Steak and Summer Vegetable Saute



Article first published as Summer Vegetable Saute on Blogcritics.



It’s not quite summer yet, but I’m already starting to see some great summer produce in my markets from just a little south of here.  The corn tastes sweeter, the zucchini is more tender, and the cherry tomatoes are at their plump and juicy best.  Also, Vidalia onions are in season and I just adore the sweetness they bring to dishes at this time of year.  We’re having some beautiful steaks and a great cab tonight for Mother’s Day (followed by Banana Cupcakes!), so I wanted to nice, easy, fresh and sort of light side dish that would showcase the steaks.  If you had some fresh okra or fava beans available, either one would be a delicious addition to this dish as well.  

1 Tbsp Olive Oil
3 ears of corn, kernels removed from the cobs
1 medium zucchini
1/2 pint cherry tomatoes, cut in halves
¼ Vidalia (or other sweet) onion
1 clove of garlic
salt and pepper to taste
¼ cup basil, sliced into ribbons
1 cup baby arugula


First, chop the zucchini into ¼ inch rounds and then cut the rounds into quarters. Set aside.
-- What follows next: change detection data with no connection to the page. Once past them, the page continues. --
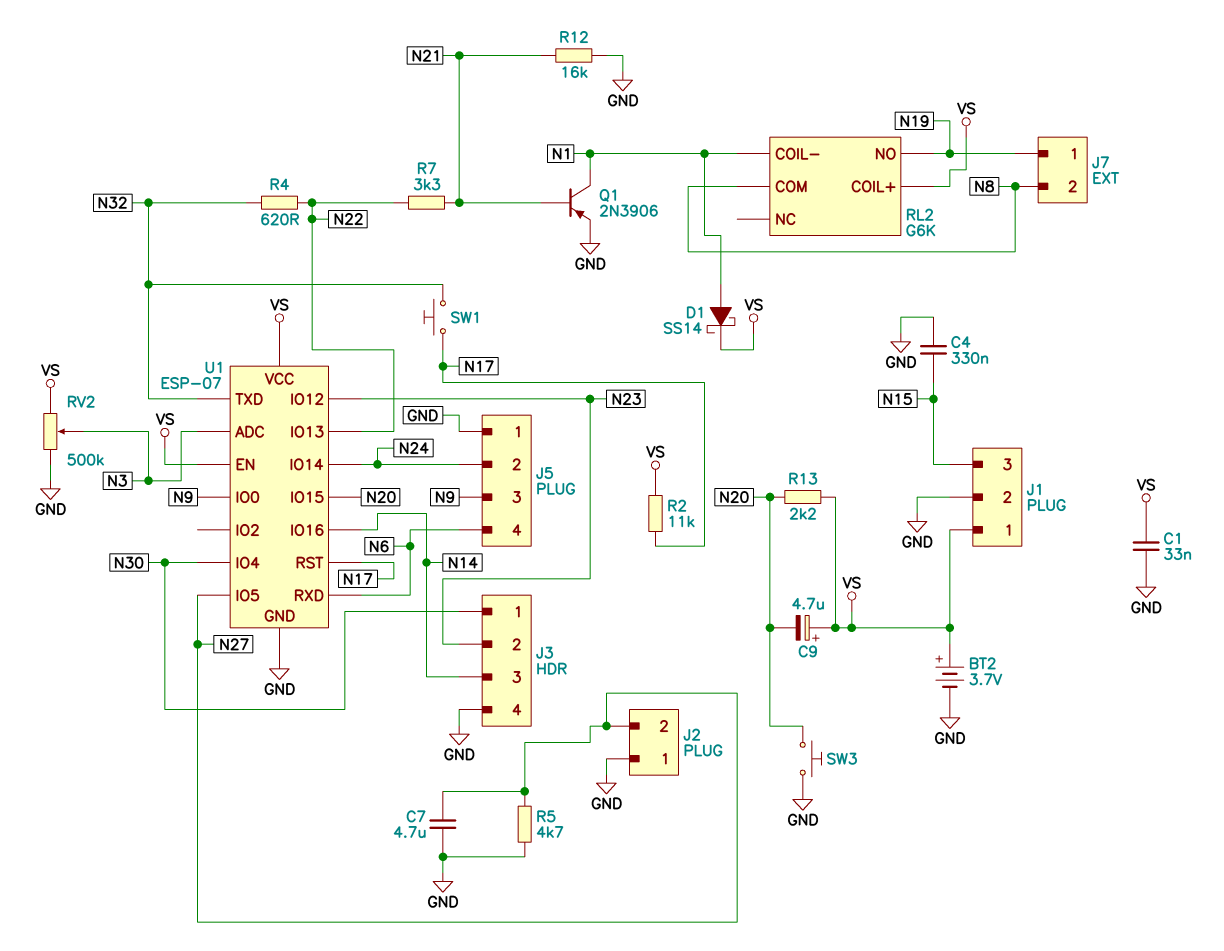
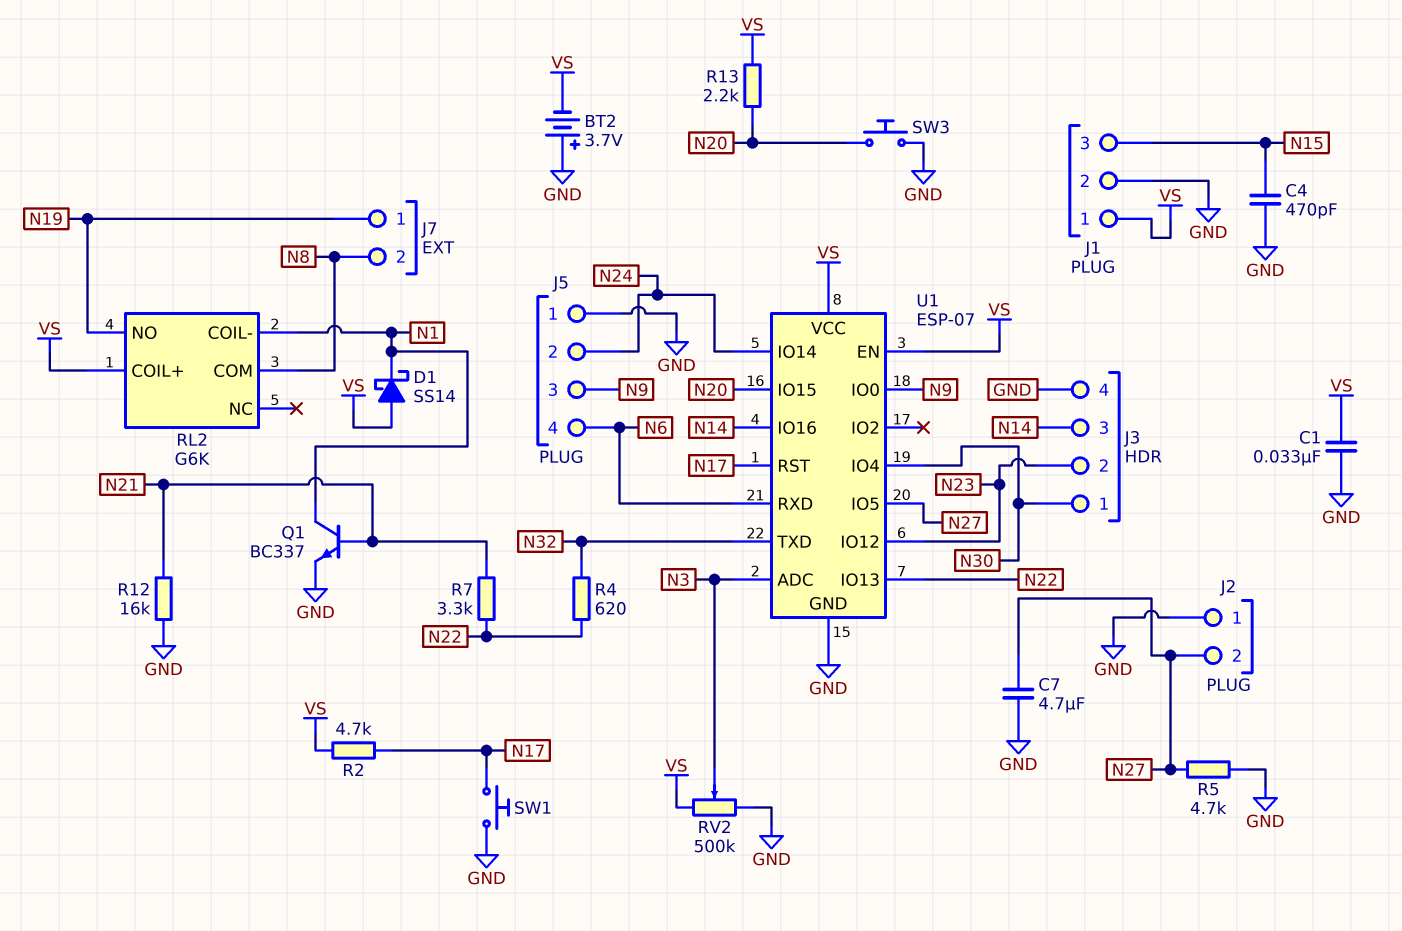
BT2: 3.7V (plus VS, minus GND) -> 3.7V (plus GND, minus VS)
C4: 330nF (GND, N15) -> 470pF (GND, N15)
C9: 4.7uF (plus VS, minus N20) -> none
D1: schottky SS14 (A N1, K VS) -> schottky SS14 (A VS, K N1)
Q1: PNP 2N3906 (B N21, C N1, E GND) -> NPN BC337 (B N21, C N1, E GND)
R2: 11k (N17, VS) -> 4.7k (N17, VS)
SW1: button (N17, N32) -> button (GND, N17)

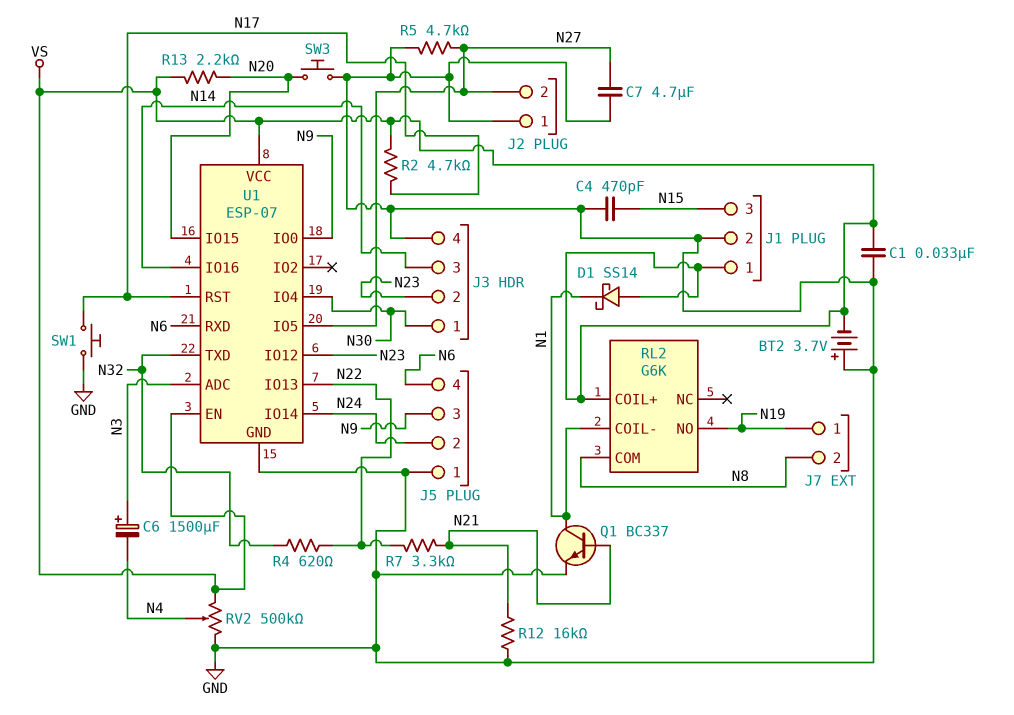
C6: none -> 1500uF (plus N3, minus N4)
RV2: 500k (GND, VS, wiper N3) -> 500k (GND, VS, wiper N4)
Mince the garlic and chop the onion.  Melt the butter and olive oil together in a large sauté pan.  Add the onions and garlic first, sautéing over medium heat until soft, but not browned.  Add the zucchini and continue sautéing, until slightly softened.  Next add the corn and cherry tomatoes and continue sautéing until the corn is cooked.  Season to taste with salt and pepper.  Add the basil and arugula, just before serving and enjoy!  I’ve served this before with seared scallops and shrimp and it was divine.  Sometimes, I add in a bit of crumbled bacon and/or goat cheese at the end, but because of the steak, I wanted a lighter dish tonight.  Use it however you’re inspired though!  It’s a quick way to use loads of the gorgeous produce coming to markets over the next few months.   As I mentioned, I served it tonight with steak, and I also made some tiny creamer potatoes, simply cooked in chicken stock and water, and then basted in butter and a variety of fresh herbs.  It was an amazing meal that my husband and kids really loved…and mom was happy too!